Hysterical realism, also called ‘recherché postmodernism,’ is a term coined in 2000 by the English critic James Wood in an essay for ‘The New Republic’ on Zadie Smith’s novel ‘White Teeth’ to describe what he sees as a literary genre typified by a strong contrast between elaborately absurd prose, plotting, or characterization and careful, detailed investigations of real specific social phenomena.
Wood uses the term to denote the contemporary conception of the ‘big, ambitious novel’ that pursues ‘vitality at all costs’ and consequently ‘knows a thousand things but does not know a single human being.’ He decried the genre as an attempt to ‘turn fiction into social theory,’ and an attempt to tell us ‘how the world works rather than how somebody felt about something.’ Wood points to Don DeLillo and Thomas Pynchon as the forefathers of the genre, which continues in writers like David Foster Wallace and Salman Rushdie.
In response, Zadie Smith described hysterical realism as a ‘painfully accurate term for the sort of overblown, manic prose to be found in novels like my own ‘White Teeth’ and a few others he was sweet enough to mention.’ Smith qualified the term, though, explaining that ‘any collective term for a supposed literary movement is always too large a net, catching significant dolphins among so much cannable tuna.’

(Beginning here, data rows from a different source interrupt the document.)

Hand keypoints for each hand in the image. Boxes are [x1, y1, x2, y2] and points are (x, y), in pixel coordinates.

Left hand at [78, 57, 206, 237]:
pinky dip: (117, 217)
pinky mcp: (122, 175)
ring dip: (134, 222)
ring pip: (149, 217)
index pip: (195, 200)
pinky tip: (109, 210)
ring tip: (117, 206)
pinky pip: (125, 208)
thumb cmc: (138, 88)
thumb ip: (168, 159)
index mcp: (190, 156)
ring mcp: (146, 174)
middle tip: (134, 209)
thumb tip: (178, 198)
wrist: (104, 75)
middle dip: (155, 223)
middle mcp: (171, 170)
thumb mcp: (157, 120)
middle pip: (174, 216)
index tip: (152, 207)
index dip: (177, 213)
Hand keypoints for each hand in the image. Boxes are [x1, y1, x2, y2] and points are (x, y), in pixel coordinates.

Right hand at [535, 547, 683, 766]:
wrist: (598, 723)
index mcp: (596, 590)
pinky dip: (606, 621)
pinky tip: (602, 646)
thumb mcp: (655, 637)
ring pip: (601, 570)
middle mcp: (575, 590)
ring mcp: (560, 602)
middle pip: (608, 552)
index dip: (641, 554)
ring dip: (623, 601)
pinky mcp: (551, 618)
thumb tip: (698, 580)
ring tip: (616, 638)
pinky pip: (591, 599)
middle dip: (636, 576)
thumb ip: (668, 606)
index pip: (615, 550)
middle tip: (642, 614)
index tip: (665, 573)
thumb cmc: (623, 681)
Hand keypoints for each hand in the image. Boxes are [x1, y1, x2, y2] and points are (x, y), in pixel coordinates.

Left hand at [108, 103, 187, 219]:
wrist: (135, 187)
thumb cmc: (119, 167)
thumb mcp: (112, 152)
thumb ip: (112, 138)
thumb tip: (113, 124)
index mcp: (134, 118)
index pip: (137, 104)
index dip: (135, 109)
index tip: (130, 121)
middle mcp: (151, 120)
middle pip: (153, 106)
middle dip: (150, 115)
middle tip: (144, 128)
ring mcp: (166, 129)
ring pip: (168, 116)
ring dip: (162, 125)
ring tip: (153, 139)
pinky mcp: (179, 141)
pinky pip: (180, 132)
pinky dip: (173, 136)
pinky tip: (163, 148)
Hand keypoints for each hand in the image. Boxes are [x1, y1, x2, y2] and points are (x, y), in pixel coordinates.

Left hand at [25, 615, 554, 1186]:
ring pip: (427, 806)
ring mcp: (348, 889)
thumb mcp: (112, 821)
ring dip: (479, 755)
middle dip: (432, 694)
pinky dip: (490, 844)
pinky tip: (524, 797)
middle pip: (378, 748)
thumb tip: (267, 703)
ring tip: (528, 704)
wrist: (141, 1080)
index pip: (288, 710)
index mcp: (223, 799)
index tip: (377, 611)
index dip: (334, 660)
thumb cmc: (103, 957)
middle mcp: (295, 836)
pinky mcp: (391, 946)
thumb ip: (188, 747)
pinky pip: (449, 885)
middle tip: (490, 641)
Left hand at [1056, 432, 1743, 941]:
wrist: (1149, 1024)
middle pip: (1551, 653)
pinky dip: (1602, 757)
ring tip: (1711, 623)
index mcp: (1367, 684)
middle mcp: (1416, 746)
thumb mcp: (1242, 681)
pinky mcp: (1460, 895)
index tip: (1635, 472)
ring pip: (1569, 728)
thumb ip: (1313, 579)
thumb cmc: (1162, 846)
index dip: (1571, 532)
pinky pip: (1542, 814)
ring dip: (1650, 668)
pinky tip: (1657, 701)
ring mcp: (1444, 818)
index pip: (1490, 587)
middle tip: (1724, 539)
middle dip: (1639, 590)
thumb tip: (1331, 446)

Wood’s line of argument echoes many common criticisms of postmodernist art as a whole. In particular Wood’s attacks on DeLillo and Pynchon clearly echo the similar criticisms that Gore Vidal and other critics lodged against them a generation earlier. The ‘hysterical’ prose style is often mated to ‘realistic,’ almost journalistic, effects, such as Pynchon’s depiction of 18th century land surveys in ‘Mason & Dixon,’ Don DeLillo’s treatment of Lee Harvey Oswald in ‘Libra,’ or Robert Clark Young’s treatment of the arcana of U.S. Navy life in ‘One of the Guys.’

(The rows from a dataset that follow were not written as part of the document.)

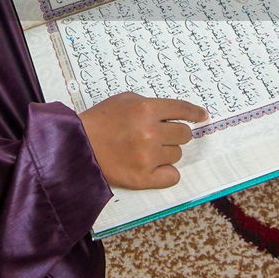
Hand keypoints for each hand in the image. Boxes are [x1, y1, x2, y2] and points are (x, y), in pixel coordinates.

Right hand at [78, 92, 206, 189]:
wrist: (77, 146)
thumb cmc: (99, 121)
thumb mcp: (124, 100)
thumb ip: (150, 105)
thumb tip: (174, 113)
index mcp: (146, 110)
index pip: (182, 109)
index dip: (195, 112)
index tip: (201, 116)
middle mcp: (150, 133)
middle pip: (184, 134)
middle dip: (176, 134)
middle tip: (162, 135)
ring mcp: (148, 157)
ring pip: (177, 155)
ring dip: (167, 152)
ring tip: (146, 150)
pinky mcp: (143, 177)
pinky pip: (172, 176)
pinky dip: (166, 172)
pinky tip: (155, 167)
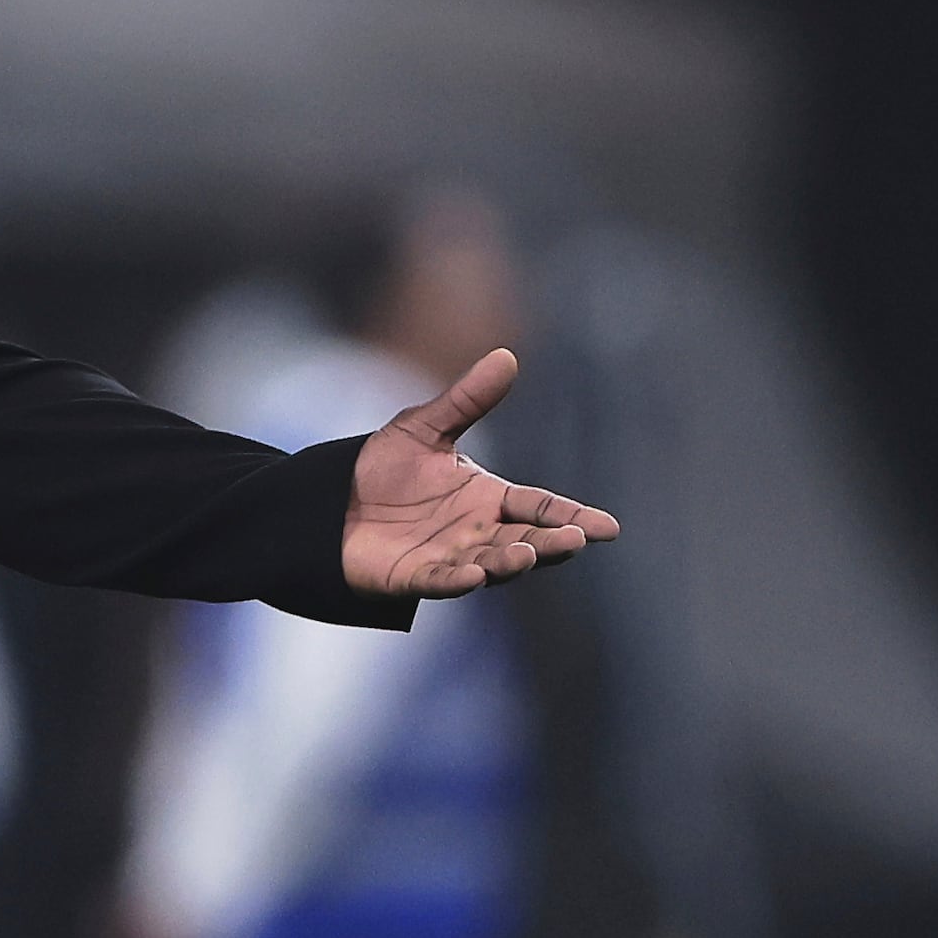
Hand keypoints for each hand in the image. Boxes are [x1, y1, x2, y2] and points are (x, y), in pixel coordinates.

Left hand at [339, 350, 613, 599]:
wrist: (329, 500)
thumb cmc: (381, 468)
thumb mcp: (425, 427)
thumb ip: (467, 400)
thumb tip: (506, 356)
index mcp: (488, 498)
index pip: (539, 507)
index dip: (572, 517)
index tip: (608, 528)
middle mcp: (476, 532)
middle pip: (525, 539)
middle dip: (551, 542)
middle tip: (577, 541)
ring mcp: (448, 557)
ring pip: (490, 564)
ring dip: (510, 562)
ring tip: (527, 553)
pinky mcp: (413, 576)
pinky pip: (440, 582)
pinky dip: (457, 581)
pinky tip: (474, 577)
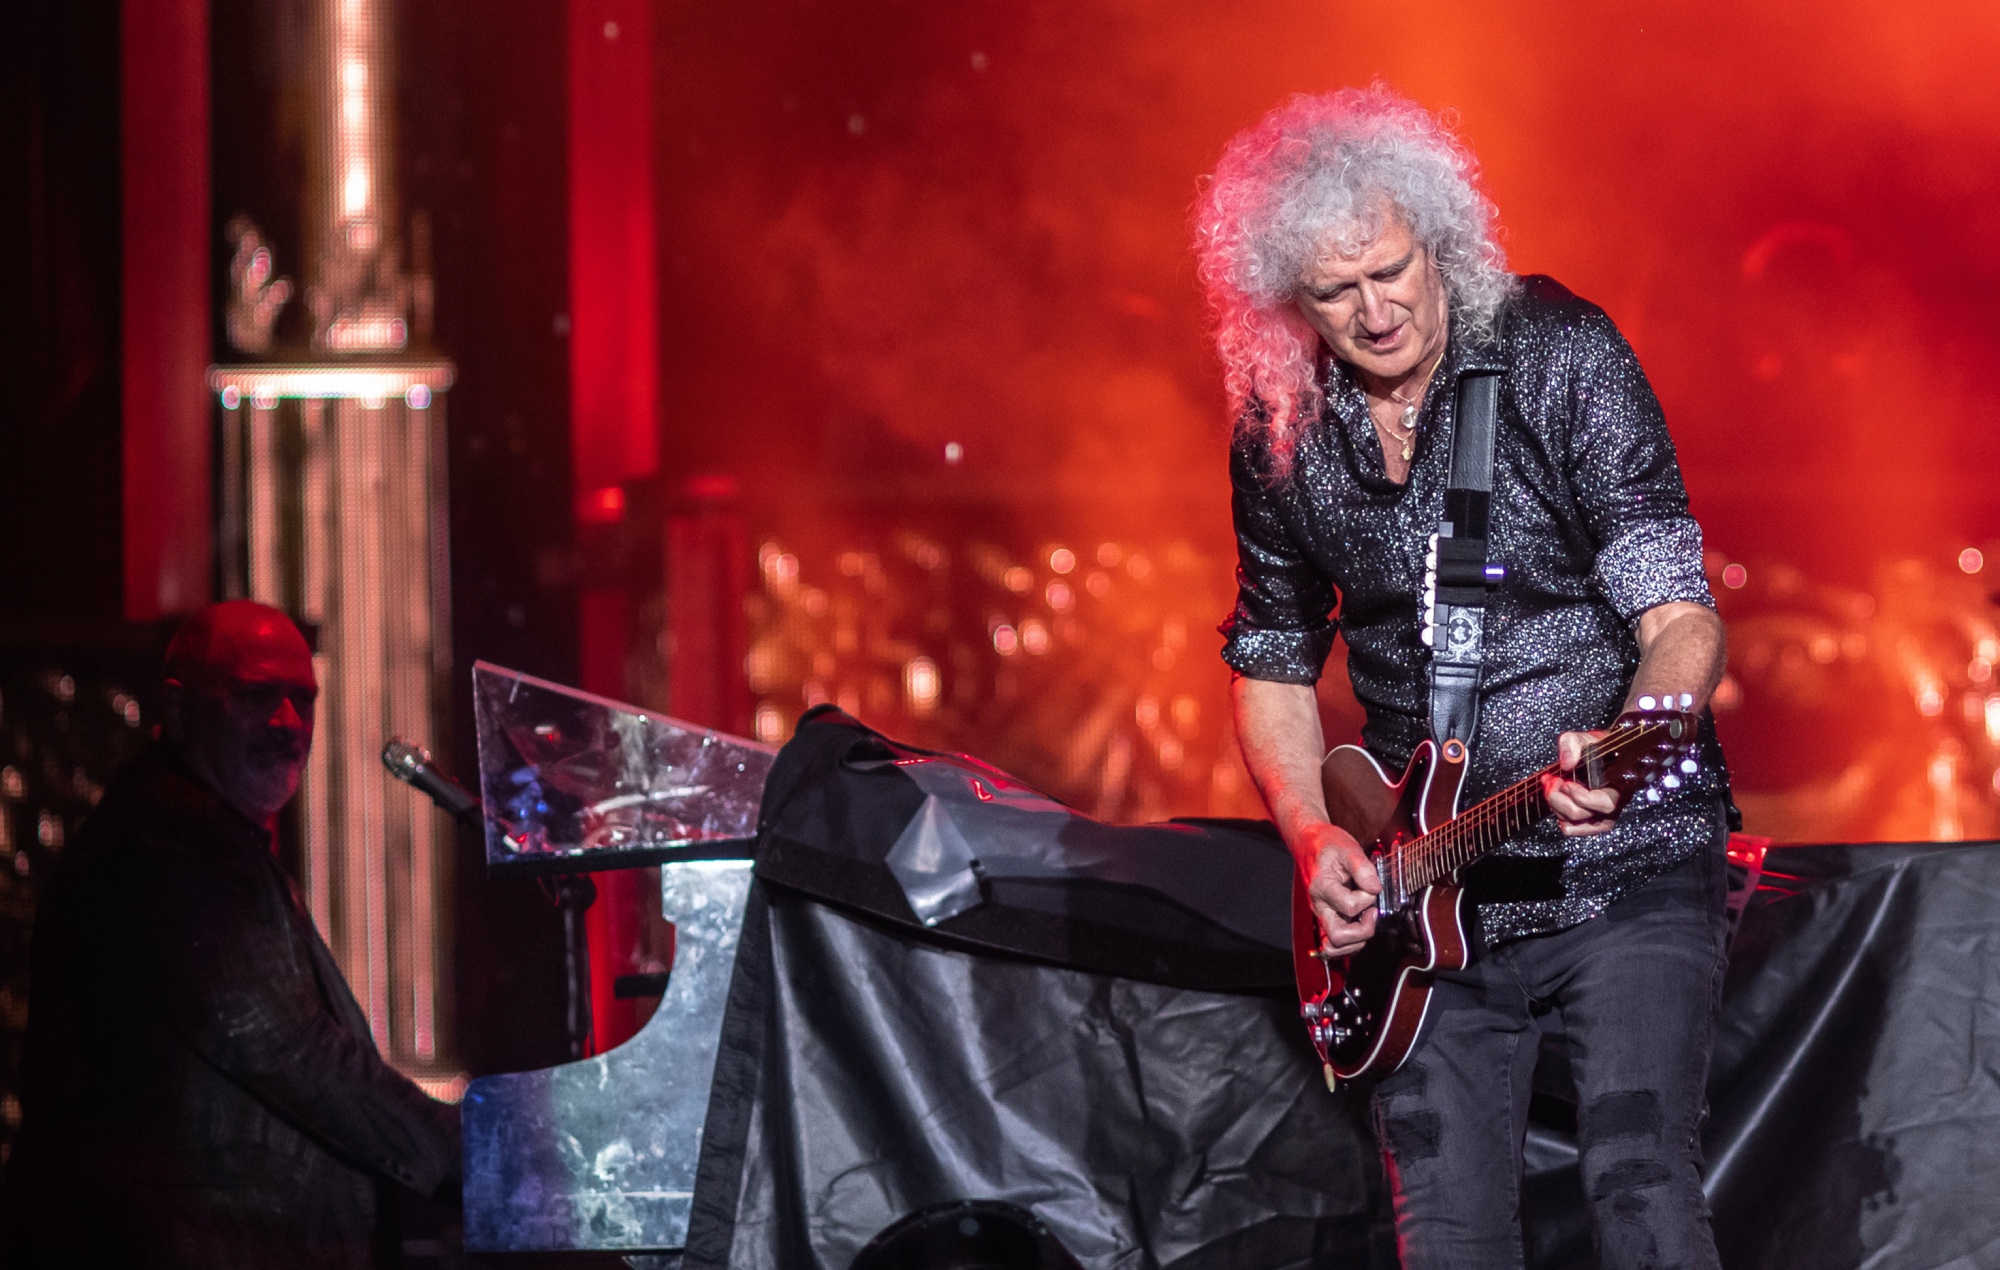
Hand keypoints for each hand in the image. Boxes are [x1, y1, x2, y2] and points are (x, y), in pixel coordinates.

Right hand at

This extravagant treatment of everyday events can be found in the work of earlier authors, such as Mikhail Bulgakov’s ‘The Master and Margarita,’ Harry Stephen Keeler’s meganovels such as ‘The Box from Japan,’ and Mervyn Peake’s ‘Gormenghast’ novels. Earlier precursors include ‘Tristram Shandy’ by Laurence Sterne, often cited as the first postmodernist novel, and ‘The Anatomy of Melancholy’ by Robert Burton. A less ‘hysterical’ version of such a juxtaposition of essay and narrative passages can be found in the work of Milan Kundera.